This poem concerns different ways of knowing: being convinced rationally about something by hearing from the experts as opposed to experiencing it directly, intimately, and intuitively for yourself.
The setting for the first five lines is a lecture hall (H 403, perhaps). The speaker of the poem is listening to a "learn'd astronomer" as he lectures, presumably about astronomy (James E. Miller, Jr., ed., Complete Poetry and Selected Prose by Walt Whitman [Boston: Houghton Mifflin, 1959, p. 196]). The lecture seems rather dry and abstract, though. It focuses on scientific facts and figures all neatly arranged to appeal to human logic and reason. The lecturer offers "proofs," "figures," "charts and diagrams" for his hearers, who are expected to test the data and hypotheses – "to add, divide, and measure them." The lecture is apparently successful because the audience responds "with much applause."

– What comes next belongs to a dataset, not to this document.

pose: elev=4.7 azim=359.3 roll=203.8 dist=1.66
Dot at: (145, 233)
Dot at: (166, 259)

The speaker of the poem, however, responds differently. The poem shifts in the fifth line when he gives his own reaction: for some reason he grows "tired and sick" and must leave the lecture hall. He recovers when he gets outside by himself, where he occasionally looks up at the stars. He does not indicate precisely what has happened (calling the whole incident "unaccountable"), but the implications seem clear. Put off by the rational, scientific approach to the stars, he is restored when he experiences them directly for himself. The setting shifts from the enclosed, probably stuffy classroom with its dry facts and figures to the fresh "mystical moist night-air." Instead of hearing lecturing from the astronomer and applause from the audience, he experiences "perfect silence." Instead of abstract "charts and diagrams," he sees, directly and unmediated, the stars themselves. Whitman implies that this mystical, intuitive, direct way of knowing is superior to the second-hand, rational, intellectualized understanding that the scientist offers.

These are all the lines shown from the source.